Keypoint text descriptions:
..........

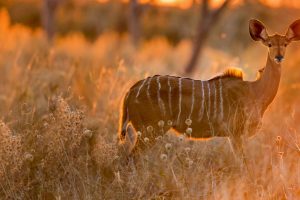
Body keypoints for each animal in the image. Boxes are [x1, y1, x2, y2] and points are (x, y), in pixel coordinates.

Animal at [118, 19, 300, 156]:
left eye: (285, 44)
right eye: (269, 44)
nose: (279, 57)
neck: (255, 91)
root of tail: (131, 91)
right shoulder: (236, 134)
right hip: (149, 131)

..........

WHAT IS NEEDED:
Can the entries above be repeated exactly, without their pictures?

RESULT BELOW:
Body keypoints for each animal in the image. Boxes are [x1, y1, x2, y2] and points are (x, y), in pixel coordinates.

Animal at [118, 19, 300, 156]:
left eye: (285, 44)
right eye: (269, 44)
nose: (279, 57)
neck: (255, 91)
root of tail: (131, 91)
right shoulder: (236, 134)
right hip: (149, 131)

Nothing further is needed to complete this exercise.